## Working data
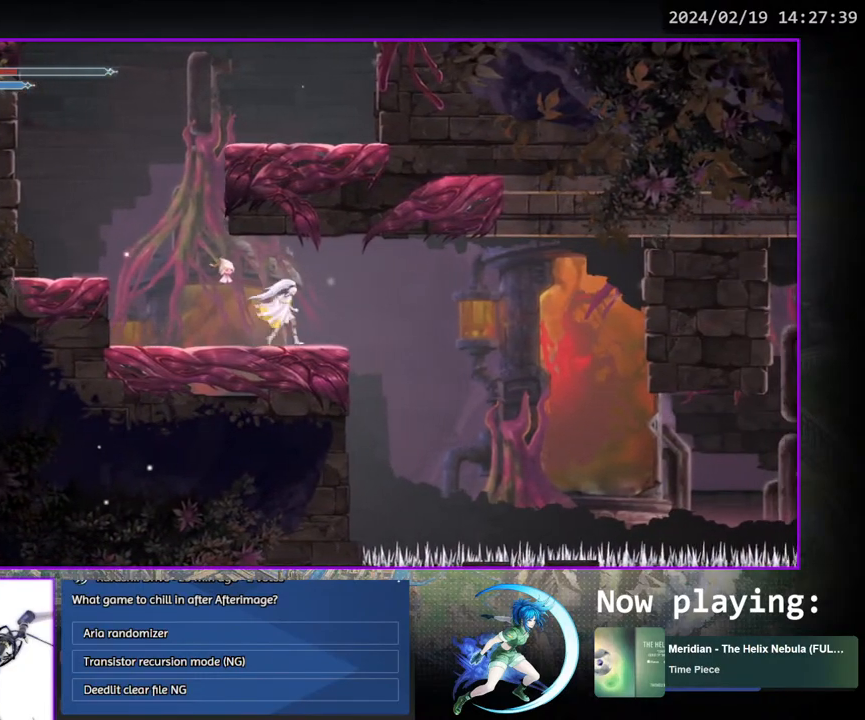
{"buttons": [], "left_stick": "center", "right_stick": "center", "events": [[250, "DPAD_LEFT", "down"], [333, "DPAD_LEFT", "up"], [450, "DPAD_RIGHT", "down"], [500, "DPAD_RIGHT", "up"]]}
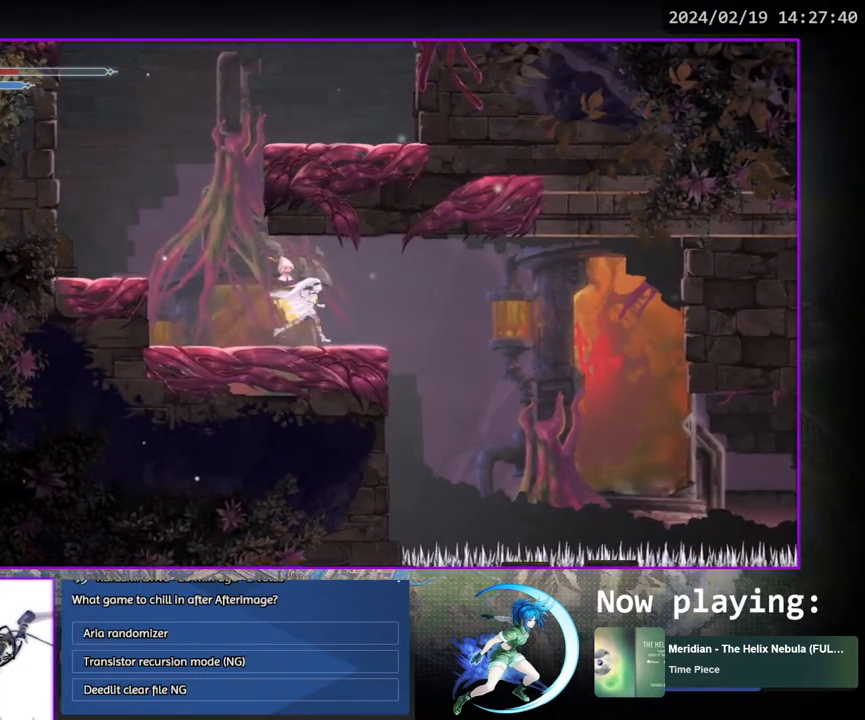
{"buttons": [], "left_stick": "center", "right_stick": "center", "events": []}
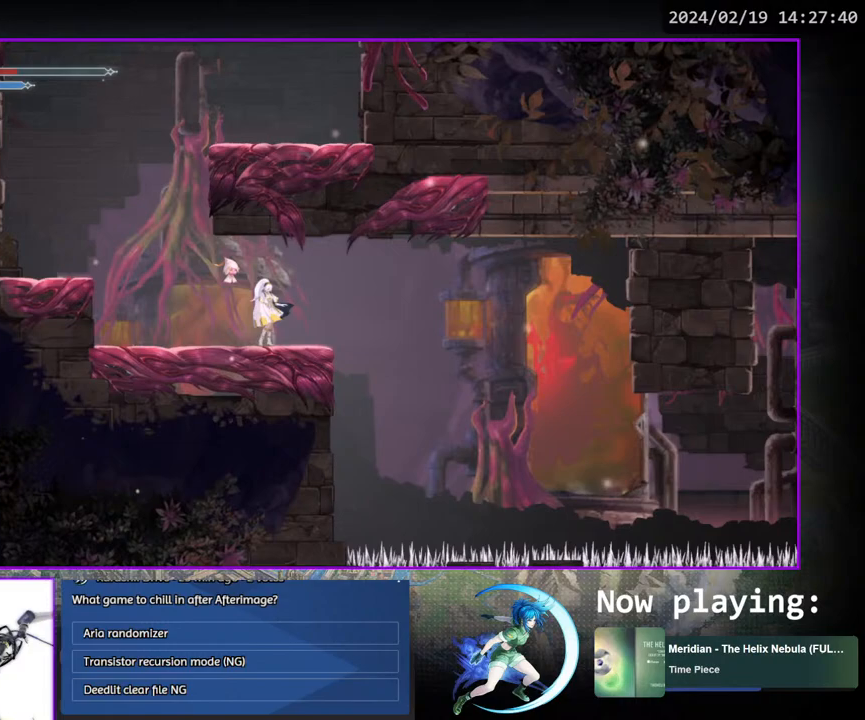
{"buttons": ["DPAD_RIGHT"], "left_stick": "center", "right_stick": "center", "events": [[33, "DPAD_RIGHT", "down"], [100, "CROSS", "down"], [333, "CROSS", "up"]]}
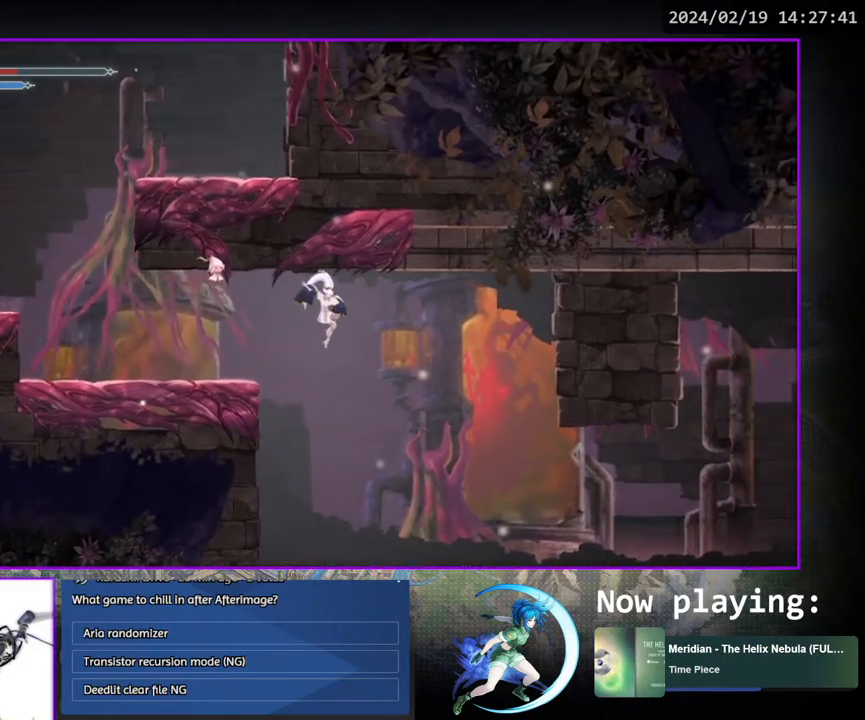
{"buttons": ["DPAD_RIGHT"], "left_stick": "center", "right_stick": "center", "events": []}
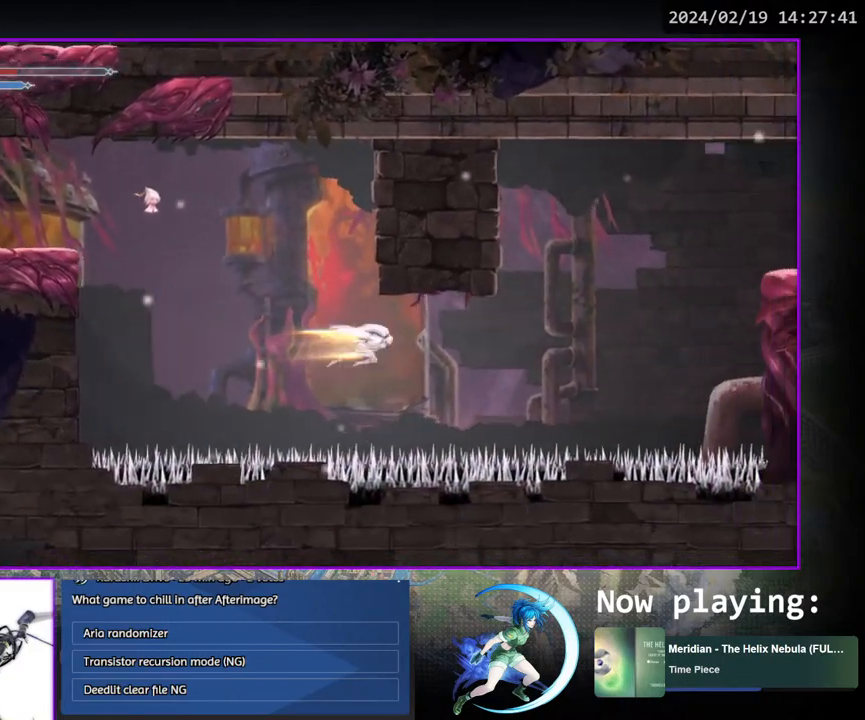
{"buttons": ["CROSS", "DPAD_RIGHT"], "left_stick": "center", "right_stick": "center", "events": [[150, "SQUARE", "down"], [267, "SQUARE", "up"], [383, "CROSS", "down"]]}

## Directions
All of the data above is to be repeated exactly, with the pictures left out.

## Written answer
{"buttons": [], "left_stick": "center", "right_stick": "center", "events": [[250, "DPAD_LEFT", "down"], [333, "DPAD_LEFT", "up"], [450, "DPAD_RIGHT", "down"], [500, "DPAD_RIGHT", "up"]]}
{"buttons": [], "left_stick": "center", "right_stick": "center", "events": []}
{"buttons": ["DPAD_RIGHT"], "left_stick": "center", "right_stick": "center", "events": [[33, "DPAD_RIGHT", "down"], [100, "CROSS", "down"], [333, "CROSS", "up"]]}
{"buttons": ["DPAD_RIGHT"], "left_stick": "center", "right_stick": "center", "events": []}
{"buttons": ["CROSS", "DPAD_RIGHT"], "left_stick": "center", "right_stick": "center", "events": [[150, "SQUARE", "down"], [267, "SQUARE", "up"], [383, "CROSS", "down"]]}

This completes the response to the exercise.